Gensler inflamed controversy during his time as chair by pushing onerous climate change policies, targeting cryptocurrency companies, and other actions.
The Wall Street Journal (WSJ) reported in 2023 that the SEC’s proposed climate change disclosure rule would require companies to disclose a staggering amount of data:
The proposed reporting rules would require public companies to include a raft of climate data in their audited financial statements. The mandated disclosures cover everything from costs caused by wildfires to the loss of a sales contract because of climate regulations, such as a cap on carbon emissions.
Companies would have to analyze climate-related costs and risks for each line item of their financial statements, such as revenue, inventories or intangible assets. Any climate costs that are 1% or more of each line item total would have to be reported.
Under current rules, companies are generally required to disclose only those climate costs and risks they judge to be material, or significant, for investors. SEC officials are concerned that too few companies are reporting such important climate costs and risks.
As SEC chairman Gensler also had many contentious disputes with the crypto industry, which led to the regulatory agency suing several large digital asset companies and exchanges over how they handled and sold cryptocurrency.
Gensler investigated Elon Musks’s Telsa for potential fraud surrounding his $44 billion acquisition of Twitter, which he rebranded X.
In January 2024, Rep. Byron Donalds (R-FL) said that Gensler’s investigation of free speech platform Rumble may have been interfering the site’s role in the 2024 presidential election.
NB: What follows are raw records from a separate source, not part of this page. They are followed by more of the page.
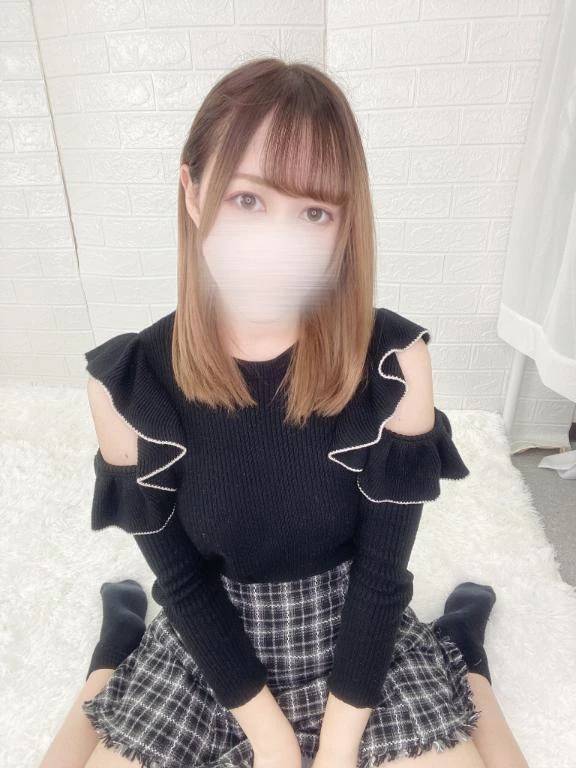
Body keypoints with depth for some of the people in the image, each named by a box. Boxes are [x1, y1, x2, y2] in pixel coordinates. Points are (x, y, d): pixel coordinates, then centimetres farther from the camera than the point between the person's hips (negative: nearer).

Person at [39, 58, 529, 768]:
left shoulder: (393, 362, -21)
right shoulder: (128, 382, -19)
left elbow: (381, 571, -13)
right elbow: (180, 578, -10)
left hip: (357, 629, 0)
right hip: (206, 638, 1)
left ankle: (462, 650, 20)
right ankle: (116, 648, 25)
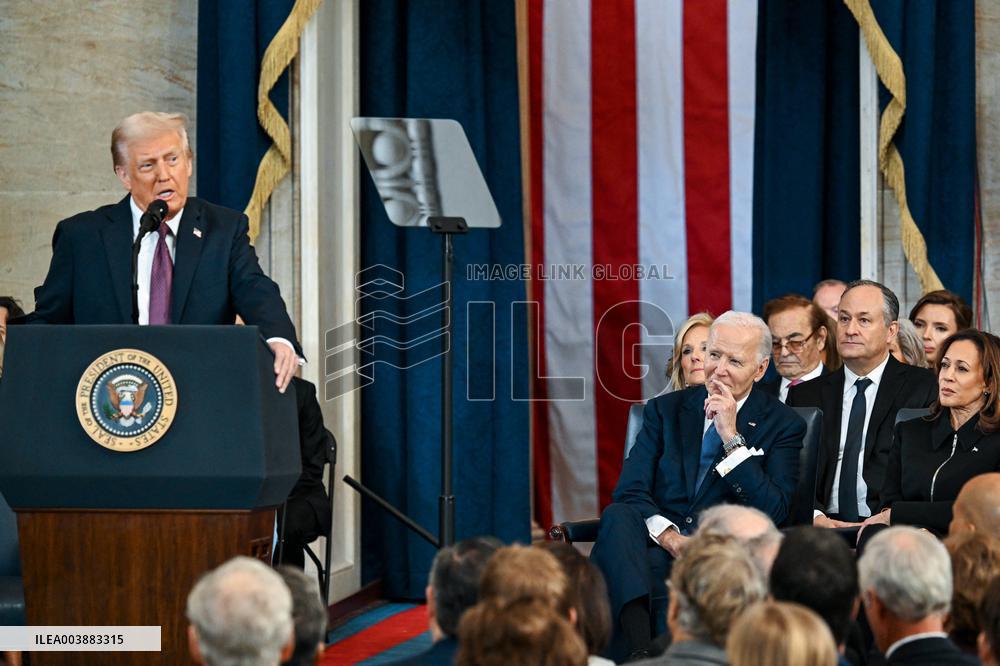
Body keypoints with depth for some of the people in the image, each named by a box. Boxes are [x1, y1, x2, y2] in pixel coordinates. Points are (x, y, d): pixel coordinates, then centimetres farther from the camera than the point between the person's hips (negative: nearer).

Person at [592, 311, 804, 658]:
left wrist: (732, 437, -9)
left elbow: (773, 512, -4)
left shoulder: (783, 424, 9)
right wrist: (668, 536, -15)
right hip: (657, 546, 2)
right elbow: (629, 491, 5)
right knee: (617, 516, -33)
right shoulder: (665, 410, 16)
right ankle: (640, 648, -50)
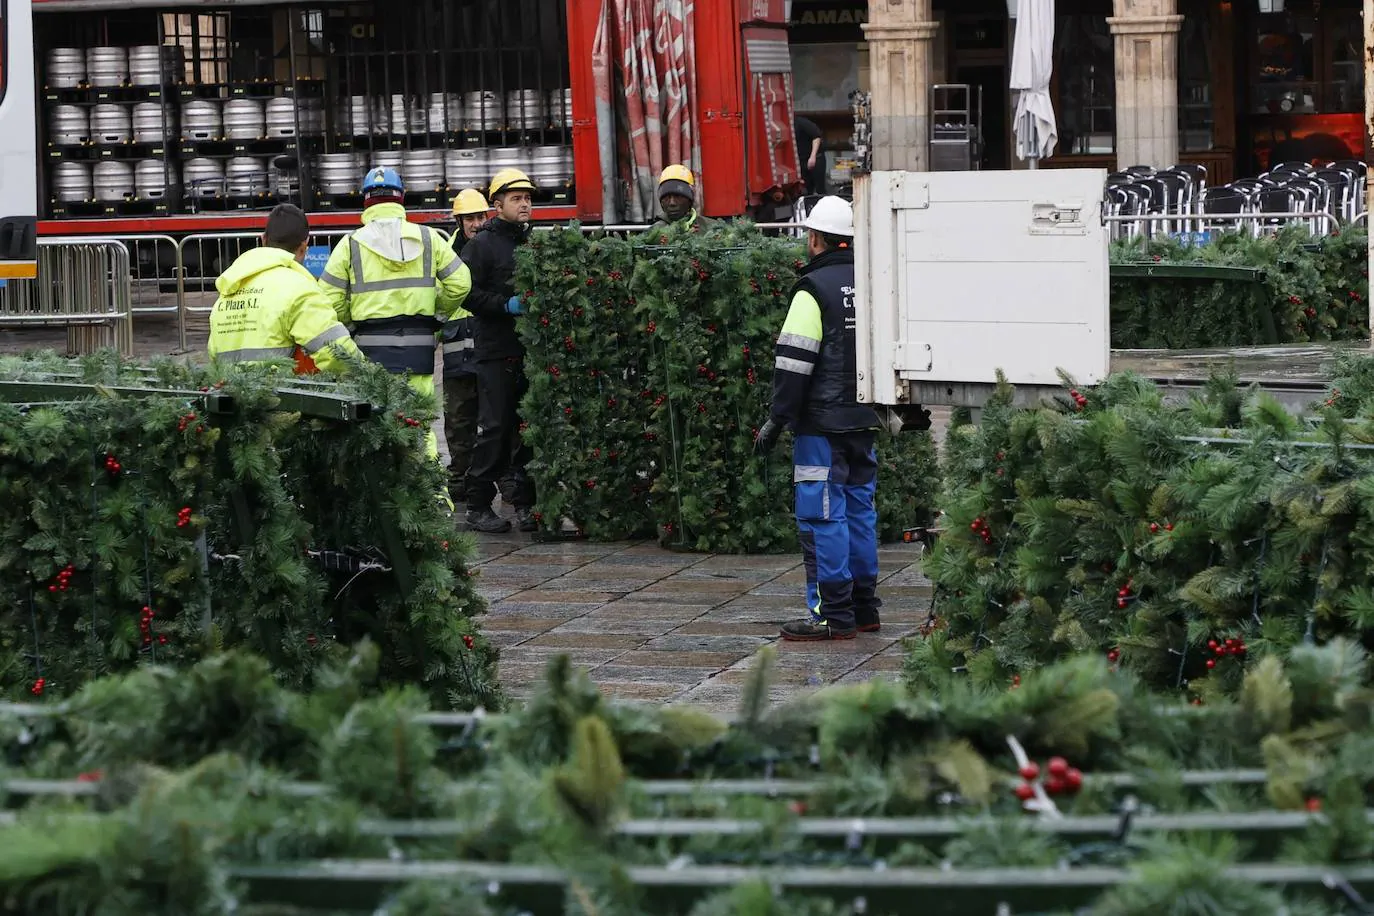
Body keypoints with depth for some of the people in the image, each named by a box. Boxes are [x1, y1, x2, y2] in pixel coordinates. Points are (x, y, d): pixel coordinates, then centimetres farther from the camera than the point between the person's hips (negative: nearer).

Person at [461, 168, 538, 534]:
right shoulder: (481, 245, -2)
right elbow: (467, 293, -10)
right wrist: (506, 304, -18)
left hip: (532, 350, 6)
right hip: (497, 351, -6)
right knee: (495, 428, -6)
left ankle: (524, 502, 13)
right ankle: (478, 505, 0)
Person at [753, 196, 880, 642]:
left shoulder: (814, 291, -12)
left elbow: (794, 362, -15)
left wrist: (777, 420, -11)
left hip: (823, 422, -8)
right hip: (864, 421, 8)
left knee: (823, 514, -5)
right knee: (859, 509, 14)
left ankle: (832, 615, -5)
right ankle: (864, 608, 18)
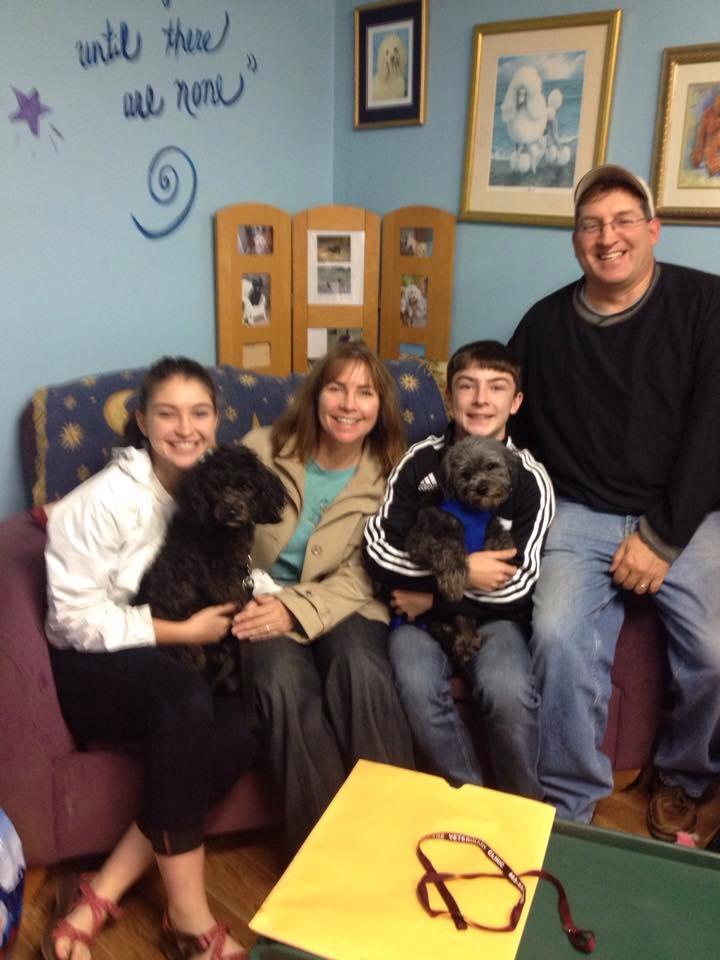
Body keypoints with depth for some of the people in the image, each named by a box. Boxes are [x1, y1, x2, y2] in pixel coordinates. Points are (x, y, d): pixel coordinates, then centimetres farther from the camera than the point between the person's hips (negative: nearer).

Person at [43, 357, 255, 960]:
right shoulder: (109, 499, -17)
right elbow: (77, 618, -17)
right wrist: (181, 632, -21)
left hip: (168, 664, 5)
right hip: (91, 666, -5)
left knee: (241, 729, -25)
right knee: (187, 700, -36)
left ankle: (100, 893, -15)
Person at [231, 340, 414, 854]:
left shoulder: (389, 473, -1)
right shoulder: (263, 449, -2)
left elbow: (359, 577, -6)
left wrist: (298, 610, -21)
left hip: (339, 606, 1)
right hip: (264, 604, 0)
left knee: (362, 672, -33)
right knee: (285, 685, -31)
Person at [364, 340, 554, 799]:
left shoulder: (530, 480, -4)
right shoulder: (419, 461, -2)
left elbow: (517, 586, -6)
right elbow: (379, 550, -7)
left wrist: (431, 593, -8)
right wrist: (459, 570, -16)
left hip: (493, 616, 0)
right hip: (421, 610, 1)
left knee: (509, 692, -29)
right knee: (418, 687, -29)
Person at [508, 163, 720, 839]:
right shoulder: (544, 324, 7)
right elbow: (507, 423, 14)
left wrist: (663, 535, -13)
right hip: (580, 514, 1)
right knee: (558, 635, -26)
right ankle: (568, 807, -3)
Trump can now choose a new chairman for the SEC. Two other commissioners’ terms will expire during Trump’s time in office as well. It is expected that he would nominate commissioners friendlier to the cryptocurrency industry and other financial technology industries.
American-based digital exchange Coinbase described the fight against Gensler and the SEC as “existential.”
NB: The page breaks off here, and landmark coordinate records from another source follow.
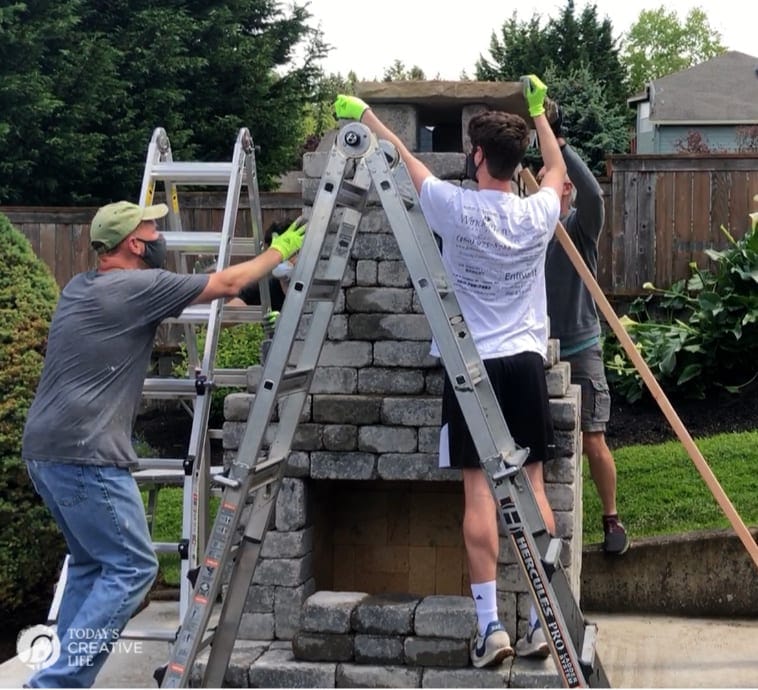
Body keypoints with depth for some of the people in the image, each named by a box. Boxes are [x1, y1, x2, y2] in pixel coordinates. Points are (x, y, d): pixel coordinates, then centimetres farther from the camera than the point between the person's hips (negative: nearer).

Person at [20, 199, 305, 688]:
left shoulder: (79, 288, 16)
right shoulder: (139, 286, -10)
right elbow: (228, 284, 1)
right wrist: (280, 250, 17)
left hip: (45, 450, 9)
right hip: (86, 456, -9)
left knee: (91, 564, 18)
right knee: (132, 567, -4)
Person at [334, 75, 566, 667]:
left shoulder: (457, 209, -9)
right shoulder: (540, 213, 0)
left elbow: (405, 159, 8)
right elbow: (557, 168, 24)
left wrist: (365, 115, 24)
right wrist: (538, 111, 37)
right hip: (526, 362, 3)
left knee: (480, 489, -1)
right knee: (532, 486, 6)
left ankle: (490, 624, -3)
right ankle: (542, 618, 7)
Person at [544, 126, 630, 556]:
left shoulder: (581, 224, -5)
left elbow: (593, 191, -23)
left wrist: (560, 142, -31)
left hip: (579, 348, -3)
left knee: (593, 441, -1)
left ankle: (612, 520, 15)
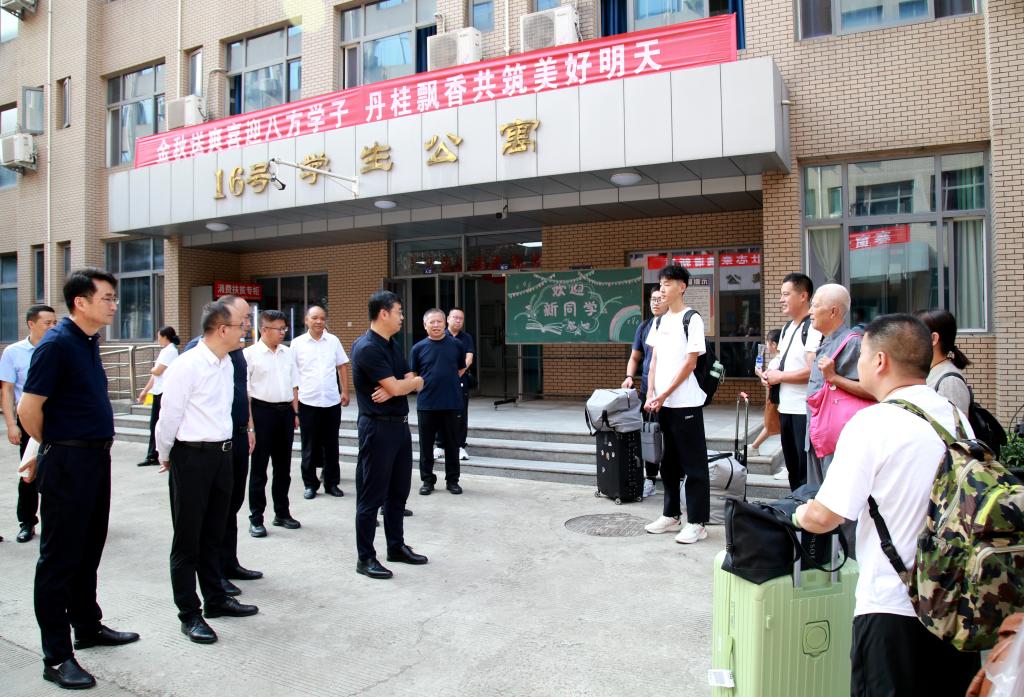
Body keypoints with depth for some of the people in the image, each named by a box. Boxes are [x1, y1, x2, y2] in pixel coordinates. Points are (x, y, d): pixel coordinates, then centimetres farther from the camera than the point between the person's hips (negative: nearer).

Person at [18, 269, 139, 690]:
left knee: (88, 552, 19)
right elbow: (28, 410, -15)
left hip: (96, 459, 8)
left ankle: (88, 626, 33)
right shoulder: (56, 344, -15)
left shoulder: (89, 342, 10)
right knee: (60, 558, 1)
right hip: (67, 464, -8)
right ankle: (57, 656, 11)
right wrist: (52, 449, 1)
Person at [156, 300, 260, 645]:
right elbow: (169, 416, -12)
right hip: (192, 457, -8)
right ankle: (189, 614, 16)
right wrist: (165, 457, -1)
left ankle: (216, 599, 34)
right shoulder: (187, 366, -18)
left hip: (222, 454, 8)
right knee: (187, 538, 5)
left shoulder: (226, 363, 7)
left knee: (213, 534, 20)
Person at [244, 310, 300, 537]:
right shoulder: (250, 354, -7)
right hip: (262, 409, -5)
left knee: (283, 465, 14)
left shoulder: (288, 353, 9)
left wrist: (295, 412, 10)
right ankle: (256, 518, 13)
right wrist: (249, 420, -12)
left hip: (285, 410, 5)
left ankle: (282, 512, 28)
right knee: (259, 467, 4)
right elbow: (244, 389, -8)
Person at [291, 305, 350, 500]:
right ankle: (310, 484, 18)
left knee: (331, 445, 9)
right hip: (308, 402, -2)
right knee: (309, 446, 7)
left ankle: (332, 483, 20)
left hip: (332, 401, 2)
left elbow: (342, 367, 10)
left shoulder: (333, 341, 4)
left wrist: (345, 392, 6)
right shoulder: (297, 343, 0)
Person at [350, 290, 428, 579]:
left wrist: (395, 387, -14)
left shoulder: (393, 345, 12)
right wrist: (415, 381, 1)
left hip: (400, 424, 9)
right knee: (372, 495, 1)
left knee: (399, 491, 17)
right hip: (377, 427, -9)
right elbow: (396, 387, -21)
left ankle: (396, 546, 30)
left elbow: (411, 382, 7)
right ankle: (366, 558, 11)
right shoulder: (367, 347, -17)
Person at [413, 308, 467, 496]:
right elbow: (413, 374, 9)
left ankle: (452, 480, 22)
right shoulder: (418, 348, -2)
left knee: (452, 444, 9)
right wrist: (424, 385, -1)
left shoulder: (456, 345, 0)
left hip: (452, 404, 0)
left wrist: (448, 382, 9)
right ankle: (427, 480, 22)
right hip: (426, 405, 0)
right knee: (426, 445, 8)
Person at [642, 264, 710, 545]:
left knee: (693, 464, 0)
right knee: (669, 461, 15)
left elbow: (690, 363, -12)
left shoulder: (692, 319, -8)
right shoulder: (661, 321, 13)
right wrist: (650, 394, 3)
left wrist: (665, 394, -14)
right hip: (662, 402, 7)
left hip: (685, 403, -7)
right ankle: (671, 515, 26)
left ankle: (697, 522, 7)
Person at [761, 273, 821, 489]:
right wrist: (770, 375, 3)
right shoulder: (787, 328, 15)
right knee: (792, 466, 18)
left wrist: (779, 377, -12)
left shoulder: (813, 328, -15)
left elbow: (812, 371, -23)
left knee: (806, 470, -2)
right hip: (786, 407, 9)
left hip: (805, 411, -9)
In an interview with Breitbart News, Rep. French Hill (R-AR), who is running to be chairman of the House Financial Services Committee, said he would seek to end the targeting and “debanking” of cryptocurrency companies happening under the Biden-Harris administration.
“I want to increase competition, make community banking great again, and end the regulatory administrative state’s dominance of the regulatory system,” Hill remarked.
House Majority Whip Tom Emmer (R-MN) wrote, “Good riddance,” referring to Gensler’s resignation.